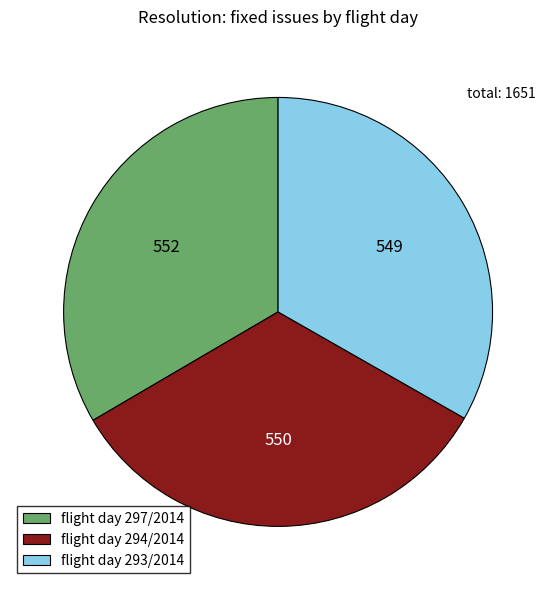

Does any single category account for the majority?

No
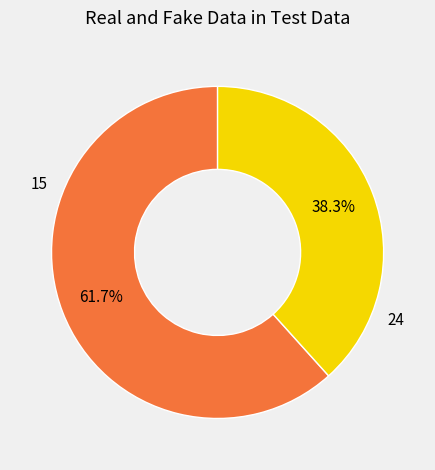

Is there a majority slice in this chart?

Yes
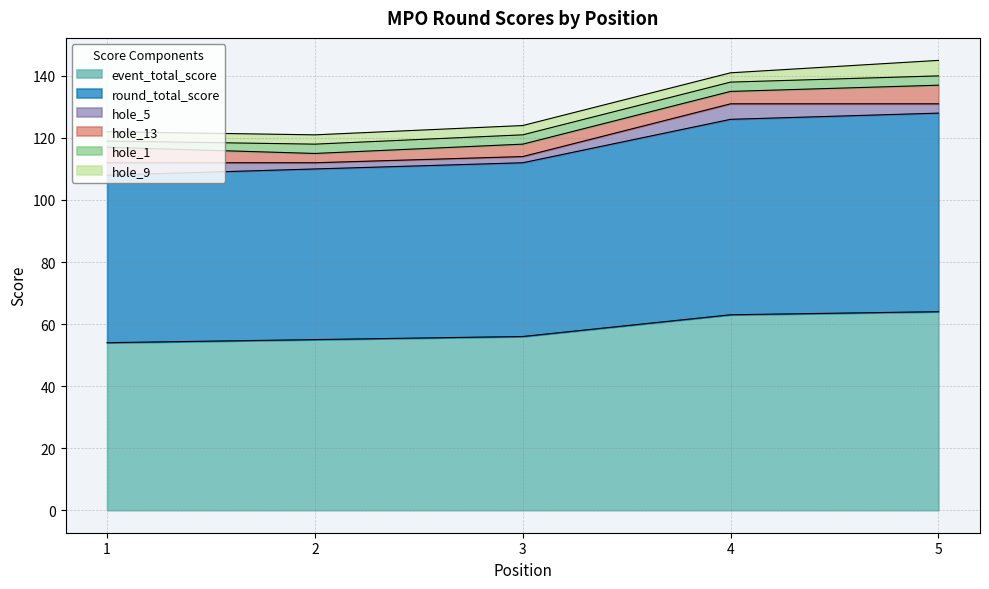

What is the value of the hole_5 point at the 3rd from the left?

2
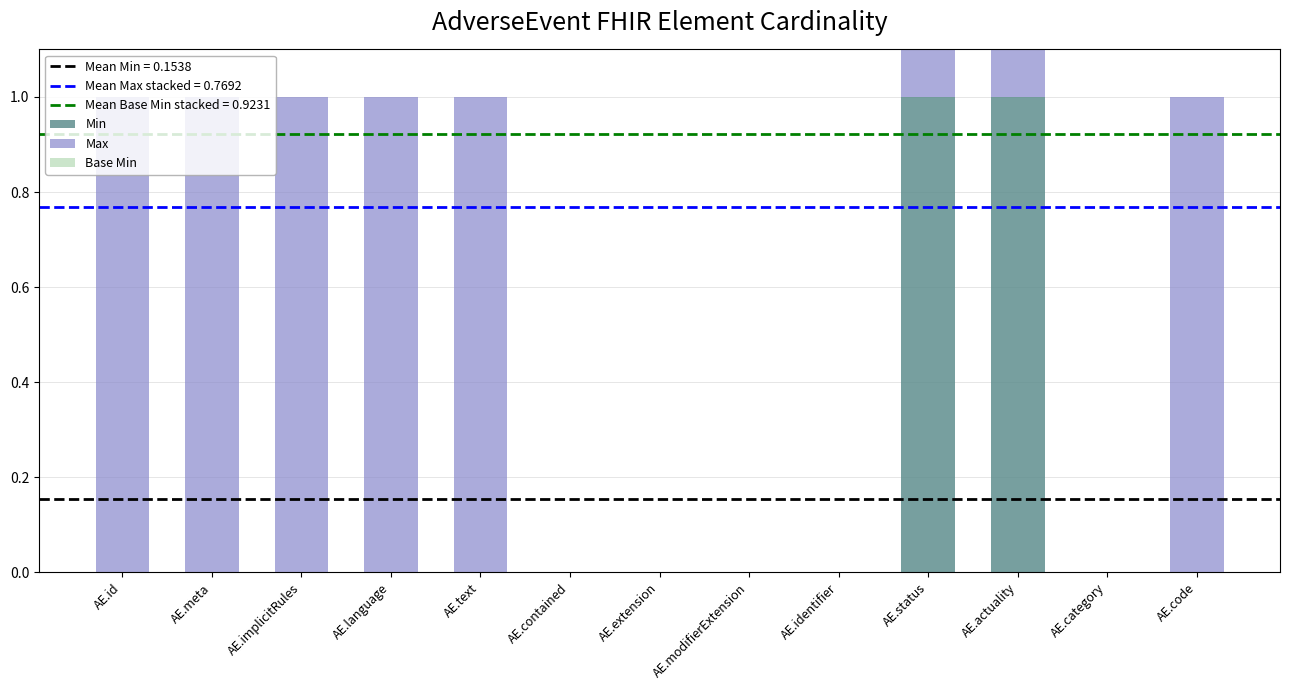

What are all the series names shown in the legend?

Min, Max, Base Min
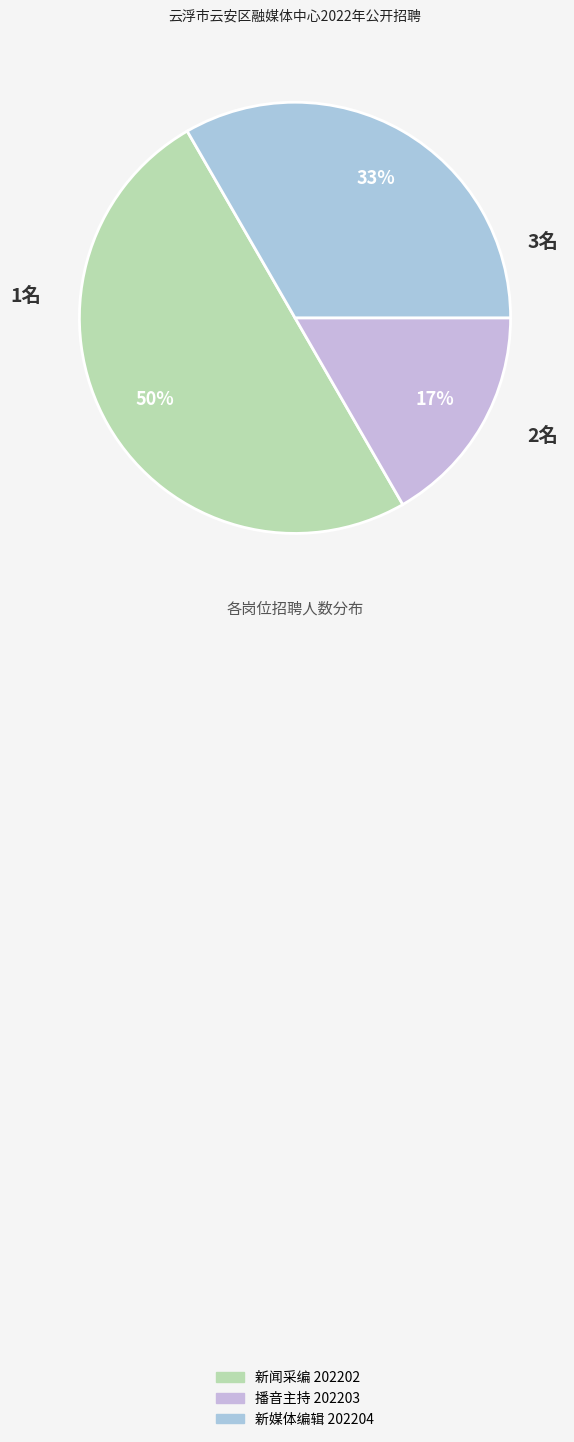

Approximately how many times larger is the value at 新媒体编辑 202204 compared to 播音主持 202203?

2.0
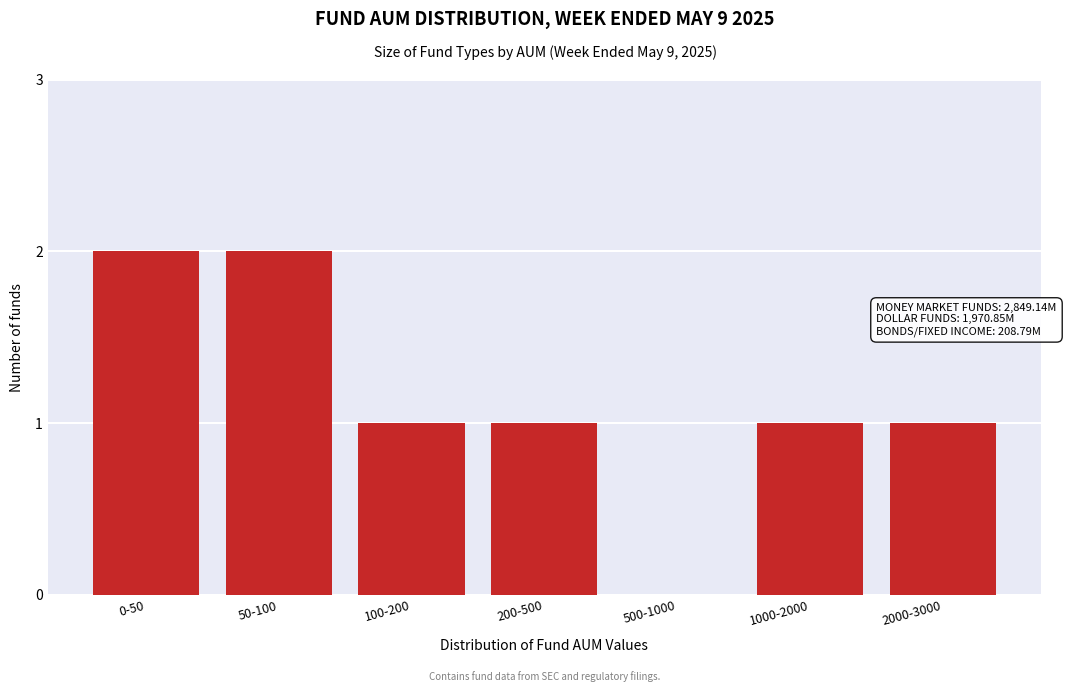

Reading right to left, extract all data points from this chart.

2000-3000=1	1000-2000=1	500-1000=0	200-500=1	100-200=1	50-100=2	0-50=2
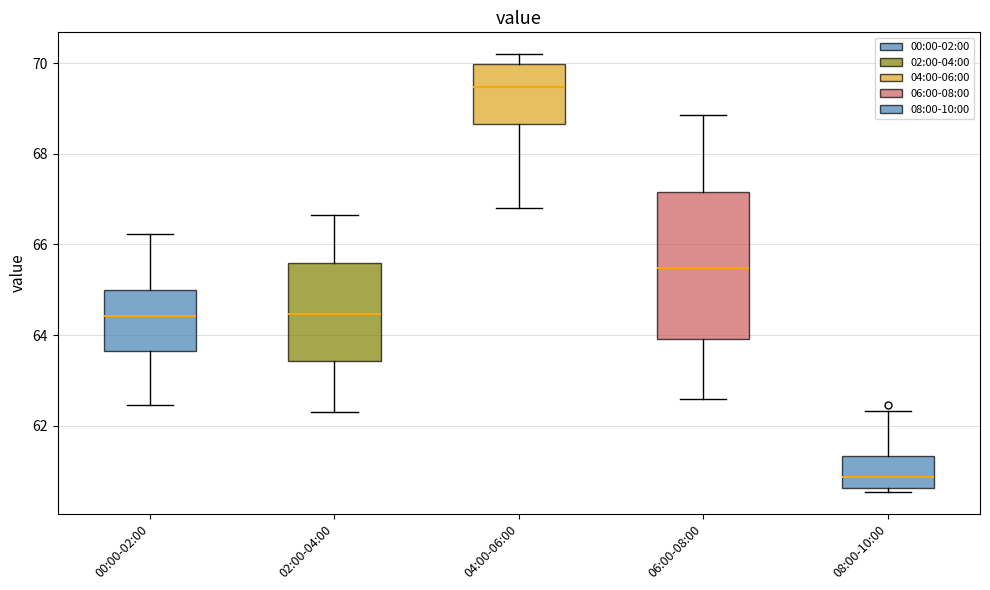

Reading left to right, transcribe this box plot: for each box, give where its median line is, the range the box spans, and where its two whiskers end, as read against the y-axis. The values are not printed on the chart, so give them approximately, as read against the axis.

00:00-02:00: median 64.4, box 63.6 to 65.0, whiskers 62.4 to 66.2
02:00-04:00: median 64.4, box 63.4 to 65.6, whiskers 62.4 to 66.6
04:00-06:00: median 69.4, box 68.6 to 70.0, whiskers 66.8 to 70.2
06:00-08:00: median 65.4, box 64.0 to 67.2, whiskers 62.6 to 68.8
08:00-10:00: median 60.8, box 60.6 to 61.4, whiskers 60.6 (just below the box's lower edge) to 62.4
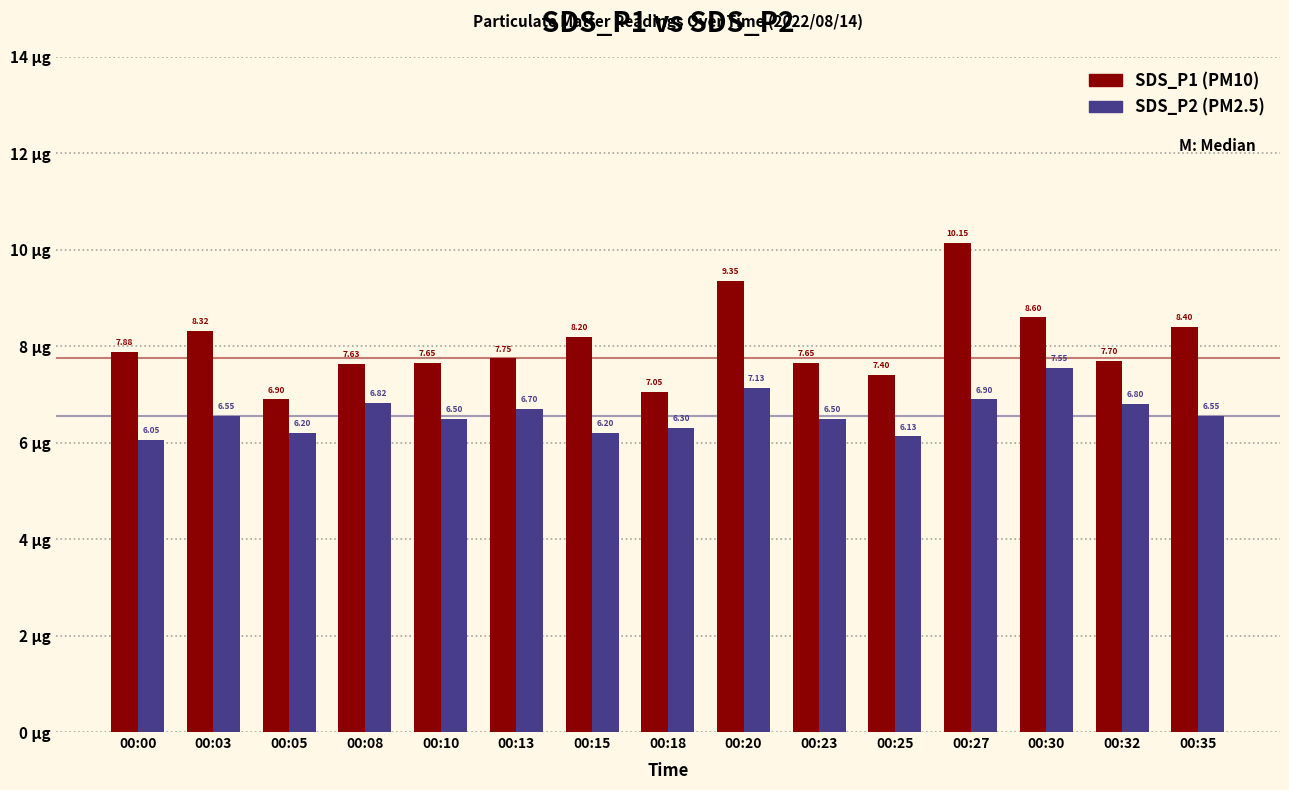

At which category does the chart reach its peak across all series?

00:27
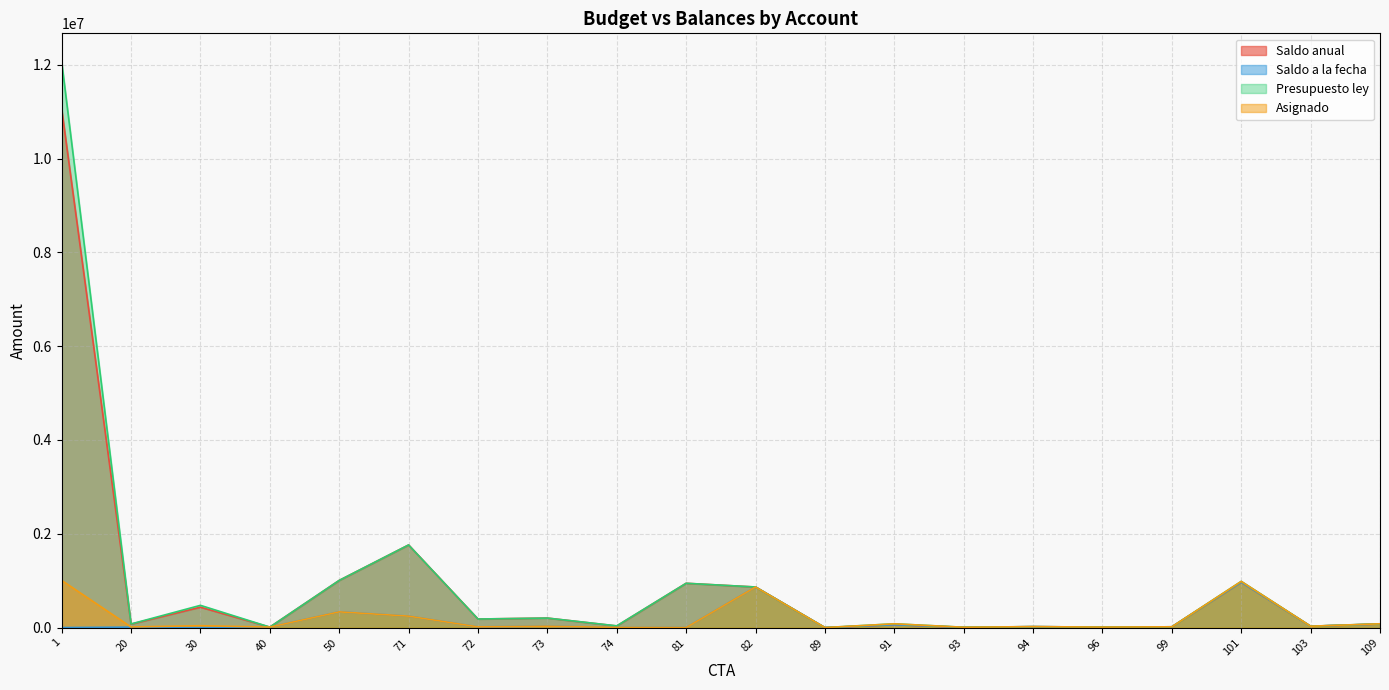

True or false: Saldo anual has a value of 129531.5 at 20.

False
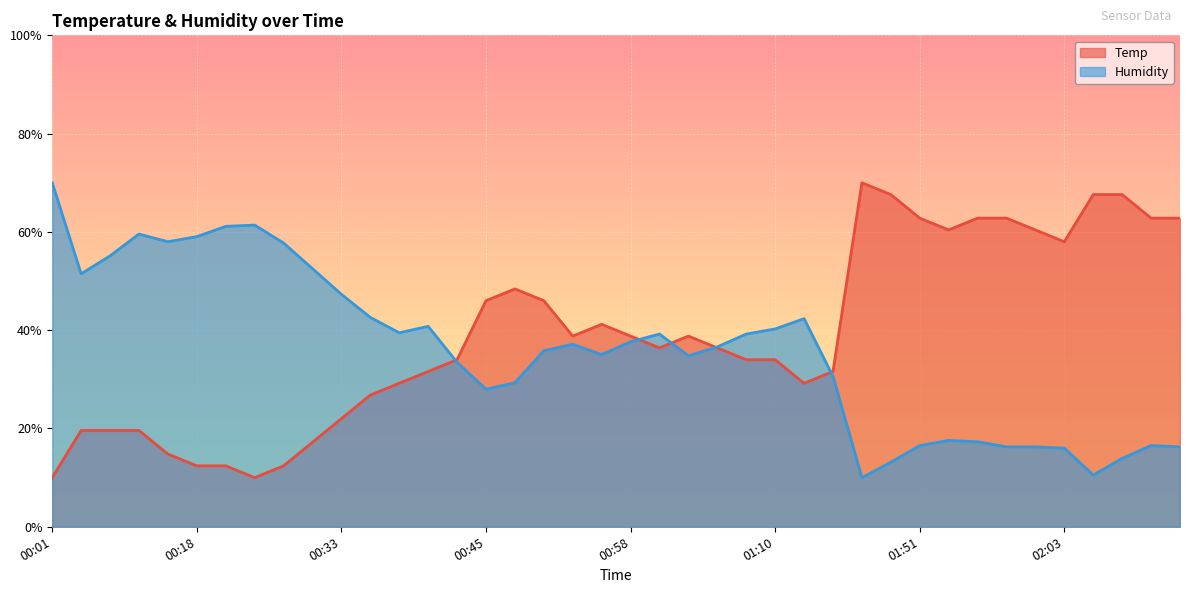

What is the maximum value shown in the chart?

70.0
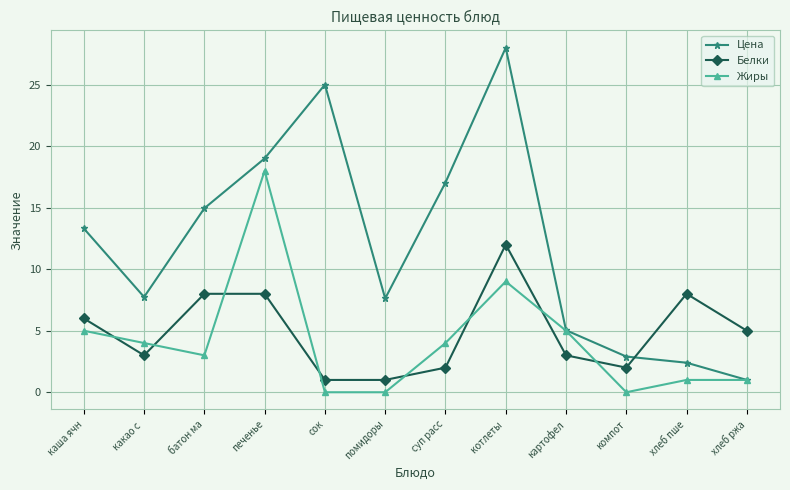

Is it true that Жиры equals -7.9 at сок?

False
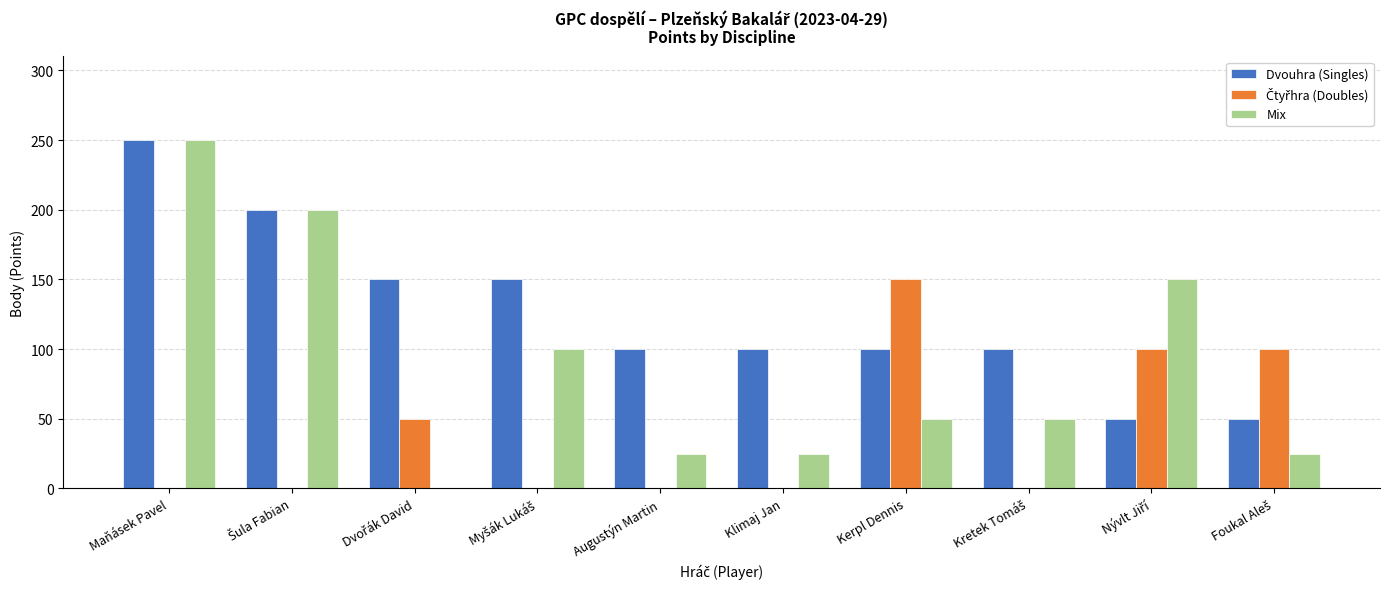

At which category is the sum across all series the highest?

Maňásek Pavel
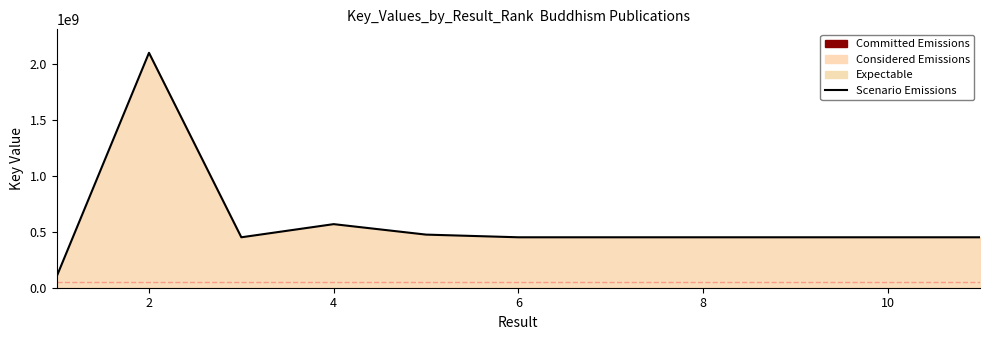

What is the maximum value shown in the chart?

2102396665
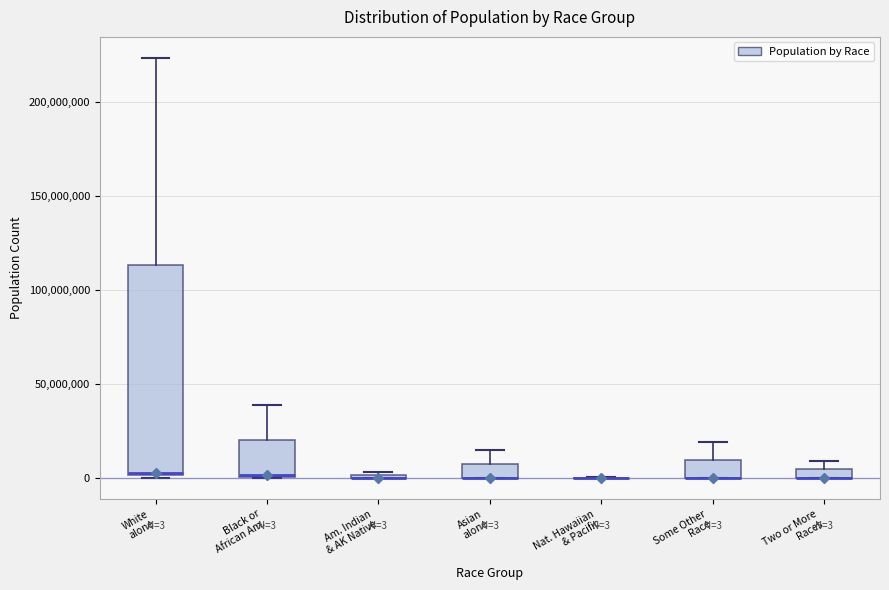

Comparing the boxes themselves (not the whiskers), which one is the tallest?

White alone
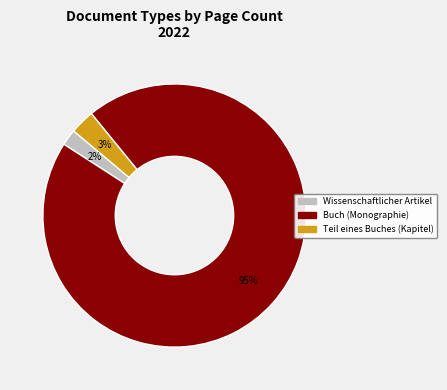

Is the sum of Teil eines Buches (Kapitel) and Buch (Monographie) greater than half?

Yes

What is required> Please rewrite all of the rows above, changing "maximum value" to "highest value" and keeping everything else the same. Omit the pictures from your answer.

Output for this exercise>
Does any single category account for the majority?

No

Is there a majority slice in this chart?

Yes

What is the value of the hole_5 point at the 3rd from the left?

2

What are all the series names shown in the legend?

Min, Max, Base Min

Approximately how many times larger is the value at 新媒体编辑 202204 compared to 播音主持 202203?

2.0

Reading right to left, extract all data points from this chart.

2000-3000=1	1000-2000=1	500-1000=0	200-500=1	100-200=1	50-100=2	0-50=2

Reading left to right, transcribe this box plot: for each box, give where its median line is, the range the box spans, and where its two whiskers end, as read against the y-axis. The values are not printed on the chart, so give them approximately, as read against the axis.

00:00-02:00: median 64.4, box 63.6 to 65.0, whiskers 62.4 to 66.2
02:00-04:00: median 64.4, box 63.4 to 65.6, whiskers 62.4 to 66.6
04:00-06:00: median 69.4, box 68.6 to 70.0, whiskers 66.8 to 70.2
06:00-08:00: median 65.4, box 64.0 to 67.2, whiskers 62.6 to 68.8
08:00-10:00: median 60.8, box 60.6 to 61.4, whiskers 60.6 (just below the box's lower edge) to 62.4

At which category does the chart reach its peak across all series?

00:27

True or false: Saldo anual has a value of 129531.5 at 20.

False

What is the highest value shown in the chart?

70.0

Is it true that Жиры equals -7.9 at сок?

False

At which category is the sum across all series the highest?

Maňásek Pavel

What is the highest value shown in the chart?

2102396665

Comparing the boxes themselves (not the whiskers), which one is the tallest?

White alone

Is the sum of Teil eines Buches (Kapitel) and Buch (Monographie) greater than half?

Yes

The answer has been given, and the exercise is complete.